In complex crime storytelling: A fascinating story from Discover Magazine offers insight into the little-known science of “deception detection.” Cultures all over the world have largely agreed on a collection of signs and signals that indicate dishonesty: nervousness, gaze aversion, excessive blinking or sweating. In reality, though, most of our cultural assumptions about how people act when they’re lying are wrong; as a society, we are still pretty much in the dark when it comes to detecting deception – even, as in the context of the criminal justice system, when the stakes are very high. And a piece from The Cut asks, “Can bad men ever change?” In recent years, restorative justice – “a form of conflict resolution that brings together survivors and offenders with a focus on repairing the damage done, rather than punishing the person responsible” – has gained traction in some circles as a more holistic, less punitive way to resolve criminal cases. Typically used in cases involving low-level crimes, applying these practices in the context of domestic and sexual abuse is more complicated, and more divisive.
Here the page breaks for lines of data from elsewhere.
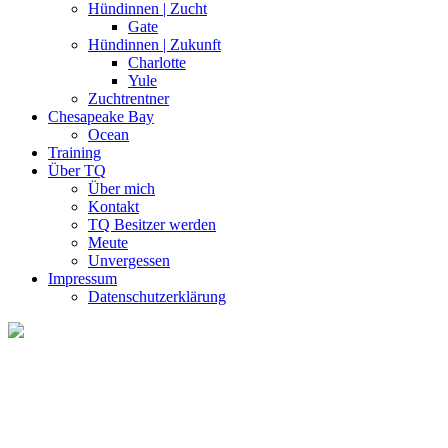
Hündinnen | Zucht
Gate
Hündinnen | Zukunft
Charlotte
Yule
Zuchtrentner
Chesapeake Bay
Ocean
Training
Über TQ
Über mich
Kontakt
TQ Besitzer werden
Meute
Unvergessen
Impressum
Datenschutzerklärung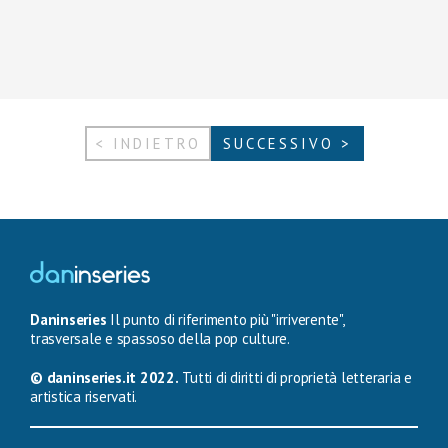
< INDIETRO
SUCCESSIVO >
Daninseries
Il punto di riferimento più "irriverente",
trasversale e spassoso della pop culture.
© daninseries.it 2022.
Tutti di diritti di proprietà letteraria e
artistica riservati.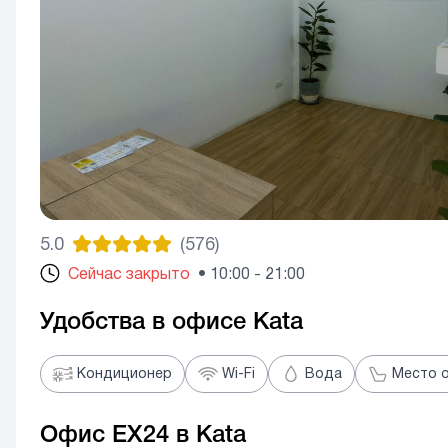
5.0
(
576
)
Сейчас закрыто
•
10:00 - 21:00
Удобства в офисе Kata
Кондиционер
Wi-Fi
Вода
Место 
Офис EX24 в Kata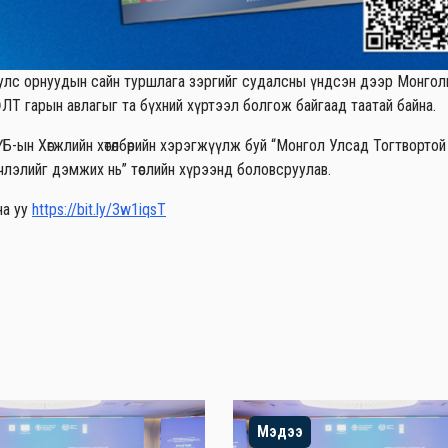
д улс орнуудын сайн туршлага зэргийг судалсны үндсэн дээр Монголы
арын авлагыг та бүхний хүртээл болгож байгаад таатай байна.
ын Хөгжлийн хөтөлбөрийн хэрэгжүүлж буй “Монгол Улсад Тогтвортой 
инэчлэлийг дэмжих нь” төслийн хүрээнд боловсруулав.
на уу
https://bit.ly/3w1iqsT
Мэдээ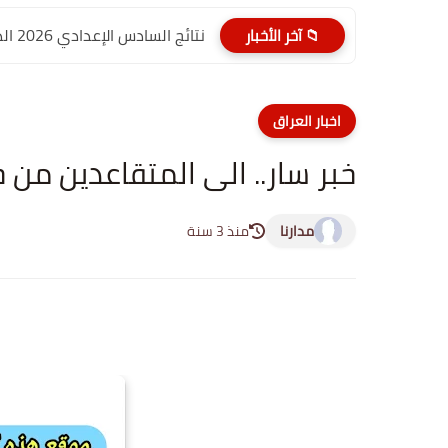
نتائج السادس الإعدادي 2026 الدور الأول PDF الديوانية | موقع...
📁 آخر الأخبار
اخبار العراق
خبر سار.. الى المتقاعدين من خ
مدارنا
منذ 3 سنة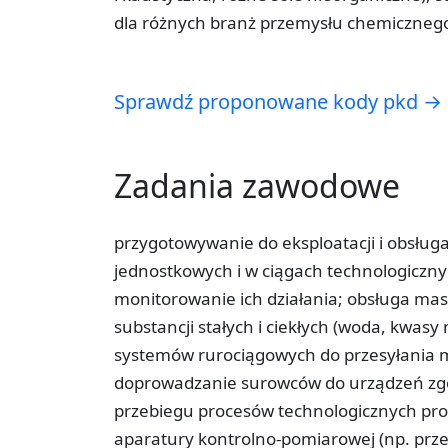
dla różnych branż przemysłu chemicznego 
Sprawdź proponowane kody pkd →
Zadania zawodowe
przygotowywanie do eksploatacji i obsłu
jednostkowych i w ciągach technologiczny
monitorowanie ich działania; obsługa mas
substancji stałych i ciekłych (woda, kwas
systemów rurociągowych do przesyłania 
doprowadzanie surowców do urządzeń zgod
przebiegu procesów technologicznych p
aparatury kontrolno-pomiarowej (np. prze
But advocates say a restorative approach can offer survivors of gendered violence something the courts cannot: dialogue, a sense of resolution, and the accountability that criminal legal systems so often fail to provide.

In culture/true crime: A piece from Jezebel asks, “Is it possible to fix true crime?”. As a genre, the piece argues, true crime has always been more about the “novelization” of a real-life crime than good faith attempt to disseminate the details of a tragedy for the public good. Now, women historians and investigative journalists are looking to tell stories about women and violence in a more ethical way. A story from The Trace, from 2019, highlights Open Doors, a New York City-based artists’ collective for victims of gun-related violence. Once isolated by their gunshot injuries, the members of Open Doors are forging new identities through dialogue, community, and their shared love of art. And the Guardian goes inside a women’s prison in Tbilisi, Georgia with photographer Olivia Arthur. Arthur first visited the prison in 2006, for a project called The Middle-Distance, about young women living on the border between Europe and Asia. Speaking with the Guardian, Arthur discusses her experiences there, the images she captured, and the women whose stories she learned along the way.